### PROBLEM TO WORK ON:
Return the tail of the records exactly, starting from the line containing "middle tip: (955, 555)" and ending with the final line.

### EXERCISE MATERIALS:
**********

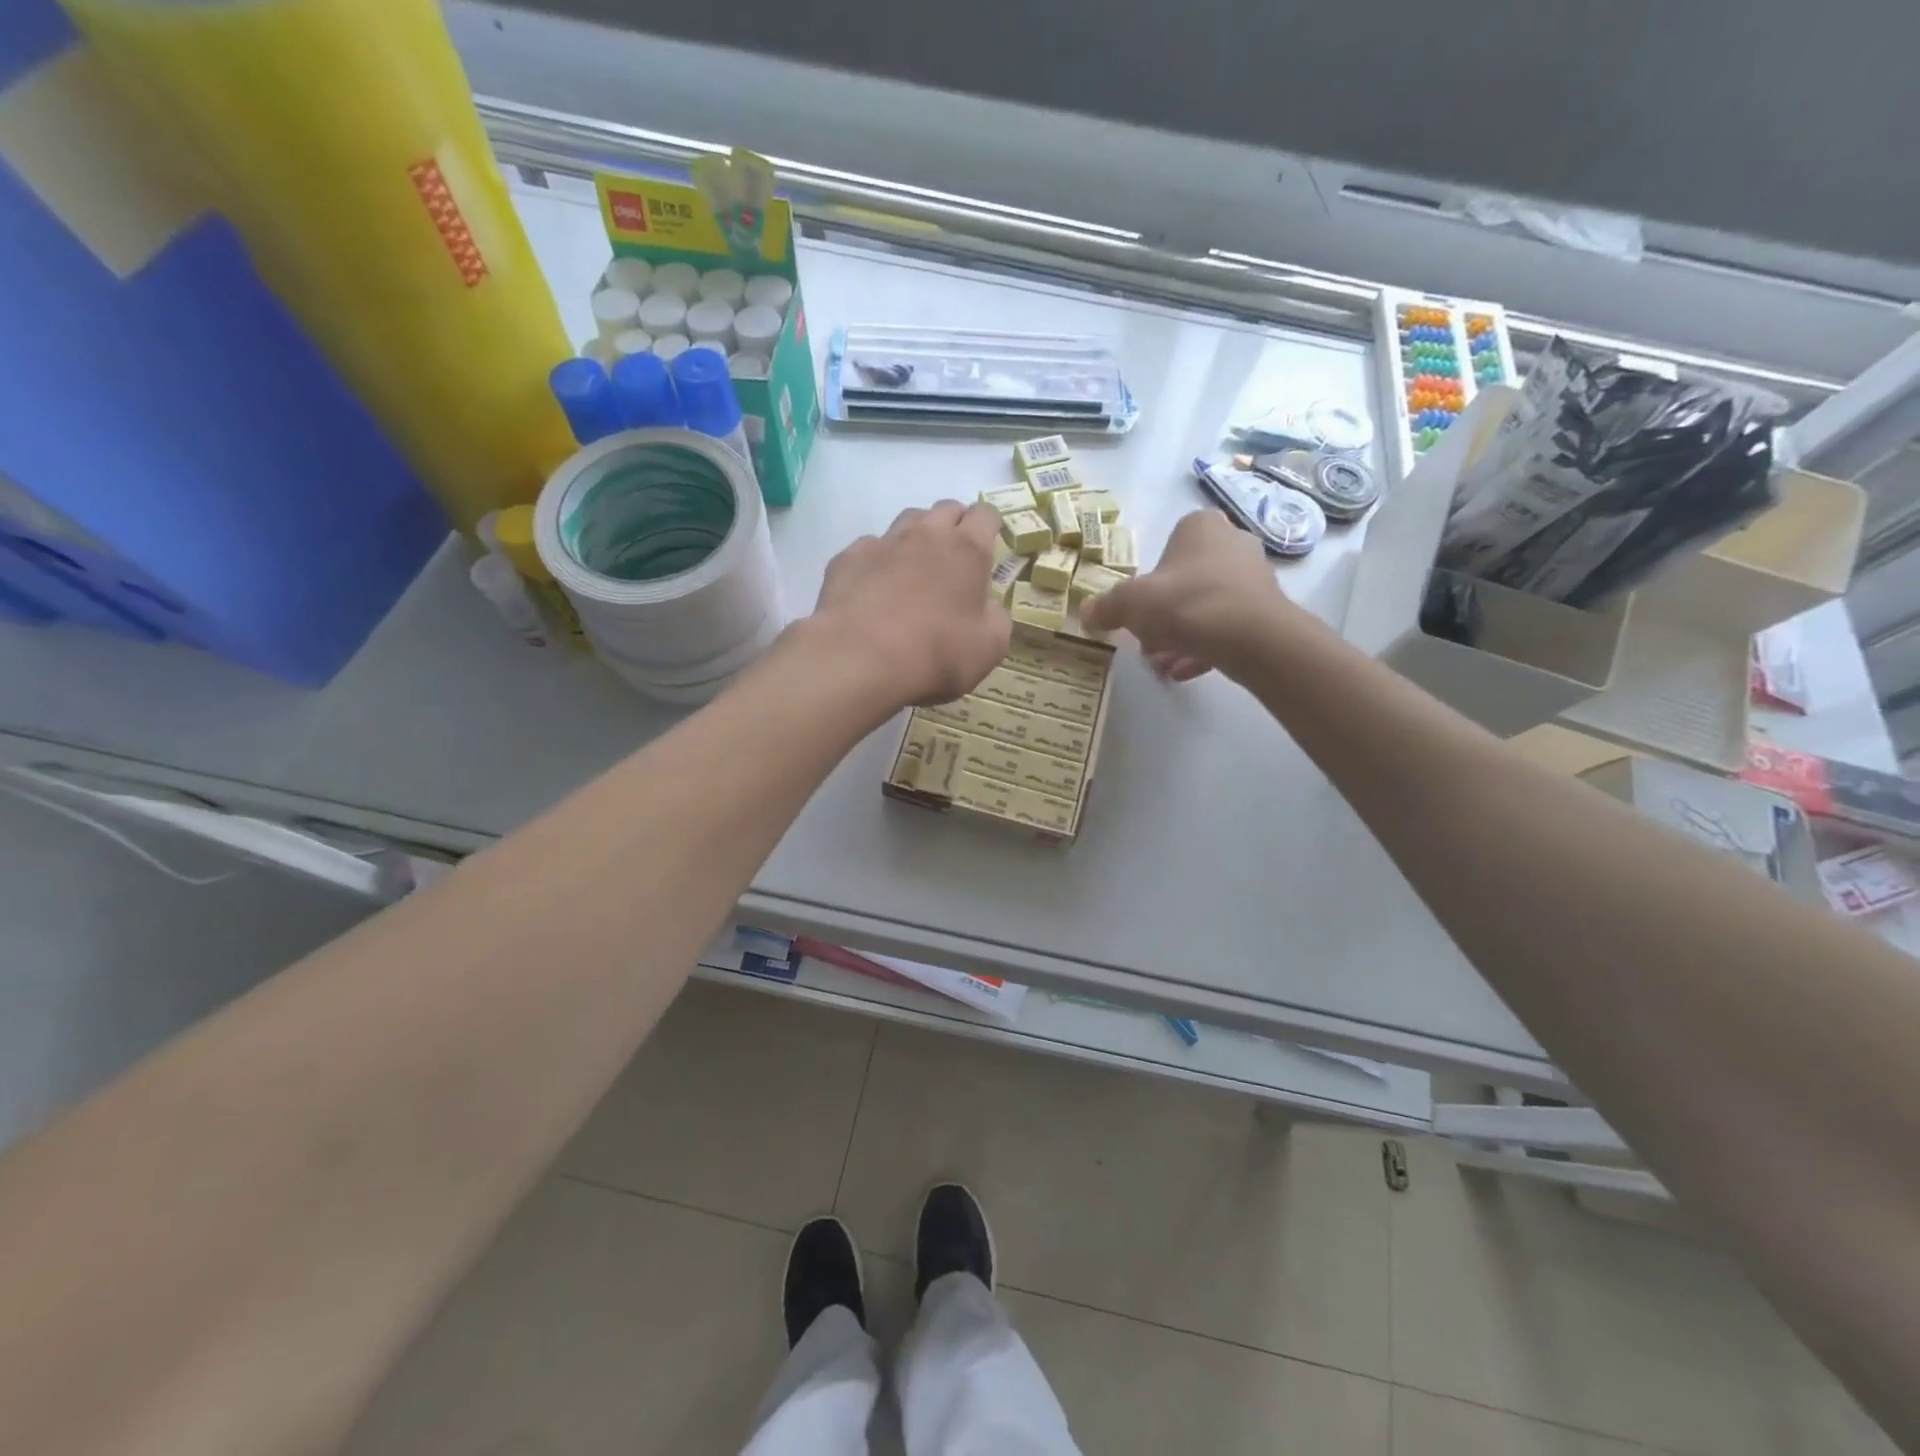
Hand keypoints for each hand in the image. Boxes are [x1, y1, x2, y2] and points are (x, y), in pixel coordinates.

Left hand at [804, 500, 1011, 706]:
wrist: (861, 658)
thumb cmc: (937, 652)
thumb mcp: (989, 647)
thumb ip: (996, 618)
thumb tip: (988, 606)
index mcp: (967, 550)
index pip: (985, 514)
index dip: (990, 525)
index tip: (990, 541)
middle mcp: (926, 535)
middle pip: (946, 509)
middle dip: (955, 524)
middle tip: (955, 555)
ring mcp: (884, 542)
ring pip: (907, 520)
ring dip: (918, 535)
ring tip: (916, 566)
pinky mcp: (848, 558)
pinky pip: (870, 547)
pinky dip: (879, 560)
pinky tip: (875, 586)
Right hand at [1081, 509, 1303, 680]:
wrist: (1250, 638)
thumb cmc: (1185, 604)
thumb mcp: (1130, 604)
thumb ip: (1106, 607)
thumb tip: (1085, 613)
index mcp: (1201, 527)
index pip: (1171, 542)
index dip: (1152, 576)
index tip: (1140, 606)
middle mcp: (1233, 543)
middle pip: (1187, 579)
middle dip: (1165, 612)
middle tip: (1146, 640)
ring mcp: (1254, 578)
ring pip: (1206, 606)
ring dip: (1181, 634)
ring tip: (1161, 663)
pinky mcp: (1267, 612)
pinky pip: (1227, 628)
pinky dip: (1204, 648)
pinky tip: (1183, 672)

**********

### EXPECTED ANSWER:
middle tip: (955, 555)
ring mcp: (884, 542)
ring pip: (907, 520)
ring dip: (918, 535)
ring tip: (916, 566)
pinky mcp: (848, 558)
pinky pip: (870, 547)
pinky dip: (879, 560)
pinky tip: (875, 586)
Right hand at [1081, 509, 1303, 680]:
wrist: (1250, 638)
thumb cmc: (1185, 604)
thumb mcp: (1130, 604)
thumb ip: (1106, 607)
thumb tip: (1085, 613)
index mcp: (1201, 527)
index pip: (1171, 542)
index dip: (1152, 576)
index tip: (1140, 606)
middle mcp: (1233, 543)
middle pip: (1187, 579)
middle dip: (1165, 612)
middle tip: (1146, 640)
ring mcp: (1254, 578)
ring pip: (1206, 606)
ring dip: (1181, 634)
ring tip: (1161, 663)
pinky mcp: (1267, 612)
pinky pip: (1227, 628)
pinky dip: (1204, 648)
pinky tip: (1183, 672)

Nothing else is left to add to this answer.